» **Passage provided**
**********
Archive for the ‘Francis Austen of Sevenoaks’ Category

In the first of a new series of blog posts, I’d like to welcome Mrs. Henry Rice who is going to be telling us all about the provenance of the ‘Rice’ Portrait of Jane Austen. Written in her own words is her account taken from letters and documents which her husband Henry Rice collated over many years. I’m sure you will enjoy reading this fascinating insight as much as I have!

The Rice Portrait Provenance – Its Owners by Mrs. Henry Rice

Great Uncle Francis

This story, and the portrait of Jane Austen started in the summer of 1788 when George Austen took his wife, and his two young daughters, Cassandra aged 15, and Jane aged not quite 13 years old to visit their Great Uncle Francis Austen at his home called The Red House in Sevenoaks, Kent. Francis Austen was an enormously rich and successful man, he had been head of Lincoln’s Inn in London, and owned properties in Essex, as well as in Kent. He was an expert in the settling, and safeguarding of large estates by entail, and by inheritance, and counted some of the most important families in England amongst his clients; the Dorsets, the Berkeleys, and Cravens, amongst others.
In 1788, he was 90 years old, having been born in 1698 in the reign of Queen Anne. His second wife Jane had been Jane Austen’s godmother, but was now dead, and Francis was indulging himself in his old age as a benevolent family patriarch. Ozias Humphry, much patronised by Francis’s main employer and patron, the Duke of Dorset had already painted him at the Duke’s request once, and at his own once again for The Red House.
Francis had always been a kind and generous patron of his nephew George Austen. It is hardly surprising that he was persuaded, or perhaps cajoled, into commissioning the portraits of his two great nieces from his friend Ozias, who was rather down on his luck at the time having returned from India in the spring of 1788, with little success and somewhat short of money. Ozias always demanded half his fee for his portraits ‘up front’, his accounts show that he charged about 13 guineas first, and the second half on completion. He made a note of Francis Austen’s death in 1791, which implies money owing to him.

Edward Austen
Jane Austen, the ‘Rice Portrait’

The family has always believed that after the portraits of Cassandra and Jane were commissioned in the summer of 1788, Ozias Humphry stayed at Godmersham Park that autumn, and there executed sketches and drawings of the backgrounds in the park. On the 7th October that year Edward Austen-Knight was 21 years old, and again family tradition has it that he returned from the first leg of his Grand Tour for his Coming of Age celebrations with his adoptive parents. His own portrait, also signed OH, places him within the Godmersham grounds in front of a large English oak tree,  the old temple ruins in the background, and also graves from Godmersham churchyard.
**********
» **Tasks to perform**
(1) Quote the stretch of the Rice Portrait account from "Archive for the" through "much as I have!".
(2) Summarize the Rice Portrait account in three sentences.
Work from the Rice Portrait account alone.

Stored entries
**********
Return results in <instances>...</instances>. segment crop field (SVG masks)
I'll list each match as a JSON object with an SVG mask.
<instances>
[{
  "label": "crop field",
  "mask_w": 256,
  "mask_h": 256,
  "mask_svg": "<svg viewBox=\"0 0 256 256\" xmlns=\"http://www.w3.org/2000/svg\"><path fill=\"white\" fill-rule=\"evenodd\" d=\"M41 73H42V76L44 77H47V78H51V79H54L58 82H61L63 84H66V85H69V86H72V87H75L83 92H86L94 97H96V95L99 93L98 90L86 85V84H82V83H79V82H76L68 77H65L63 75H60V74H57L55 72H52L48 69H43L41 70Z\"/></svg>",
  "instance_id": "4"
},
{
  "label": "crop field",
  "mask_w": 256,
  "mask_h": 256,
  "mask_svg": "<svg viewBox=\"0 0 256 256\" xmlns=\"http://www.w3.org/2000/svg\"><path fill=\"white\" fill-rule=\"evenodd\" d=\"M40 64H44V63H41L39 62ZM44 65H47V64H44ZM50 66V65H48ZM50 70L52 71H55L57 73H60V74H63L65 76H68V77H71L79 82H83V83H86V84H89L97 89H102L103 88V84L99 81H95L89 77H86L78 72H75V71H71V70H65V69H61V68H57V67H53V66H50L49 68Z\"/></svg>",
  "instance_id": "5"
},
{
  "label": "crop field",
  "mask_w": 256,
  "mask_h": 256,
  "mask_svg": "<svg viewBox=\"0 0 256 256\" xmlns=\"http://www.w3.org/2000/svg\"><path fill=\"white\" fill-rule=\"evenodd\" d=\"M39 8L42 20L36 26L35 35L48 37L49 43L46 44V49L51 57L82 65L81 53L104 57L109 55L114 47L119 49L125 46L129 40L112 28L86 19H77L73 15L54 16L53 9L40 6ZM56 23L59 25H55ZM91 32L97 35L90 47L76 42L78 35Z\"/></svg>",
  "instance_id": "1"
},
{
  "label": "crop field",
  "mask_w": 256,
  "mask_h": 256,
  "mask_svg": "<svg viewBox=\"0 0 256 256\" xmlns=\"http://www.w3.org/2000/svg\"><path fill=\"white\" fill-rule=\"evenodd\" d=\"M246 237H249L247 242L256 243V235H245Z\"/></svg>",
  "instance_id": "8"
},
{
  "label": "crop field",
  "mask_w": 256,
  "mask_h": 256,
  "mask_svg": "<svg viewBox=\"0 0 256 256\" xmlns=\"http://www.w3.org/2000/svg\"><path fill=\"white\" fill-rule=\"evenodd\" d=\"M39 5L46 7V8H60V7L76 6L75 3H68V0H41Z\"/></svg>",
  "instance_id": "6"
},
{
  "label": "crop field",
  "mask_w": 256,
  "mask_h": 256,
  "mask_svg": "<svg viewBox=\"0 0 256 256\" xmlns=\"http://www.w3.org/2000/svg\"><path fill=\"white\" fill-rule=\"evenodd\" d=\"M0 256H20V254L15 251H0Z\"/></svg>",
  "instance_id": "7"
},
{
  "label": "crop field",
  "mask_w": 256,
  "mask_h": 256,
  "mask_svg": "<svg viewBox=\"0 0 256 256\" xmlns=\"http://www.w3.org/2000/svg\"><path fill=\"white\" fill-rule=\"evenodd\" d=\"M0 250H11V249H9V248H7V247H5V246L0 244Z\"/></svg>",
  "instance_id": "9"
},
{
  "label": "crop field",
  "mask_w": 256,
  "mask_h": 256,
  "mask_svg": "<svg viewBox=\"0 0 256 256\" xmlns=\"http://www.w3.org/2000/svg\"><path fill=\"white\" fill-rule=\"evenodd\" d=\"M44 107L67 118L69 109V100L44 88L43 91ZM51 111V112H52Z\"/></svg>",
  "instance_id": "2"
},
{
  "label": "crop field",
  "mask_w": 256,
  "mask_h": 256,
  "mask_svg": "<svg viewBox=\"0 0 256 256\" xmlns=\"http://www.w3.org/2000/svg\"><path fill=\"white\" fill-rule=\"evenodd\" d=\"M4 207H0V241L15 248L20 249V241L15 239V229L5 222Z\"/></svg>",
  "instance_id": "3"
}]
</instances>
**********
» **Results for each task**
(1)
Archive for the ‘Francis Austen of Sevenoaks’ Category

In the first of a new series of blog posts, I’d like to welcome Mrs. Henry Rice who is going to be telling us all about the provenance of the ‘Rice’ Portrait of Jane Austen. Written in her own words is her account taken from letters and documents which her husband Henry Rice collated over many years. I’m sure you will enjoy reading this fascinating insight as much as I have!

(2) In the summer of 1788, George Austen took his wife and his daughters Cassandra and Jane to visit their Great Uncle Francis Austen, a very rich and successful man, at The Red House in Sevenoaks, Kent. Francis, then 90 and long a generous patron of George, was persuaded to commission portraits of the two girls from his friend Ozias Humphry, who was short of money after returning from India. Family tradition holds that Humphry stayed at Godmersham Park that autumn to sketch backgrounds in the park, and his portrait of Edward Austen-Knight, signed OH, places him in the Godmersham grounds.